(Beginning of RECORDS FOR THE EXERCISE)
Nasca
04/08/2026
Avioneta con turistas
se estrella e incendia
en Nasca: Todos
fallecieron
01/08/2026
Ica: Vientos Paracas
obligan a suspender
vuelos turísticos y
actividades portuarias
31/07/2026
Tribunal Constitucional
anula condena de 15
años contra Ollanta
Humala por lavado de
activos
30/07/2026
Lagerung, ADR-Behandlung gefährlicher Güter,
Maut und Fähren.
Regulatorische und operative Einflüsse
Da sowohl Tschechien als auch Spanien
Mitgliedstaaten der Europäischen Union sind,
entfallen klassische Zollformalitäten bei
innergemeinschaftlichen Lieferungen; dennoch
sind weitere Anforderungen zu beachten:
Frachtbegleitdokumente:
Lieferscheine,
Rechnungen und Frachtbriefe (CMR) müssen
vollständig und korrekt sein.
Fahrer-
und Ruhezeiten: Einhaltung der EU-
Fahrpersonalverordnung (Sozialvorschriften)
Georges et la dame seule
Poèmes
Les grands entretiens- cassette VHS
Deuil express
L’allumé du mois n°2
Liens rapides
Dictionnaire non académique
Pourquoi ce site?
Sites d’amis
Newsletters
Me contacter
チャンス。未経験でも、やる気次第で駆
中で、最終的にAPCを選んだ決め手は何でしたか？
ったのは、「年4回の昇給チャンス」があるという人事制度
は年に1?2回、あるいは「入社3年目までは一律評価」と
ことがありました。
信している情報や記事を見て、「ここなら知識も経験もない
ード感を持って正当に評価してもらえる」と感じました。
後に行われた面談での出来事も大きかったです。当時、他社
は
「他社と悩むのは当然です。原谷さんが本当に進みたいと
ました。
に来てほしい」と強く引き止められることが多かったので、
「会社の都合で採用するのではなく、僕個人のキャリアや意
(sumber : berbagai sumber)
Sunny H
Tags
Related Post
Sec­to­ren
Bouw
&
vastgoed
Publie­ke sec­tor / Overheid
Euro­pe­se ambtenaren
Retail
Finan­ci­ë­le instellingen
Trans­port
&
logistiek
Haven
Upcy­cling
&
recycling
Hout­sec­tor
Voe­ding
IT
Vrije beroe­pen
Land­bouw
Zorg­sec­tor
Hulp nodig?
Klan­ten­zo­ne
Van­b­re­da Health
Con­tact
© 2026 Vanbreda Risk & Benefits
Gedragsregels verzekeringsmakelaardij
(End of RECORDS FOR THE EXERCISE)
#### WHAT TO PRODUCE
From the records above, print exactly the lines that run from the line with "Mitgliedstaaten der Europäischen" to the line with "信している情報や記事を見て、「ここなら知識も経験もない", inclusive.

#### YOUR SOLUTION
Mitgliedstaaten der Europäischen Union sind,
entfallen klassische Zollformalitäten bei
innergemeinschaftlichen Lieferungen; dennoch
sind weitere Anforderungen zu beachten:
Frachtbegleitdokumente:
Lieferscheine,
Rechnungen und Frachtbriefe (CMR) müssen
vollständig und korrekt sein.
Fahrer-
und Ruhezeiten: Einhaltung der EU-
Fahrpersonalverordnung (Sozialvorschriften)
Georges et la dame seule
Poèmes
Les grands entretiens- cassette VHS
Deuil express
L’allumé du mois n°2
Liens rapides
Dictionnaire non académique
Pourquoi ce site?
Sites d’amis
Newsletters
Me contacter
チャンス。未経験でも、やる気次第で駆
中で、最終的にAPCを選んだ決め手は何でしたか？
ったのは、「年4回の昇給チャンス」があるという人事制度
は年に1?2回、あるいは「入社3年目までは一律評価」と
ことがありました。
信している情報や記事を見て、「ここなら知識も経験もない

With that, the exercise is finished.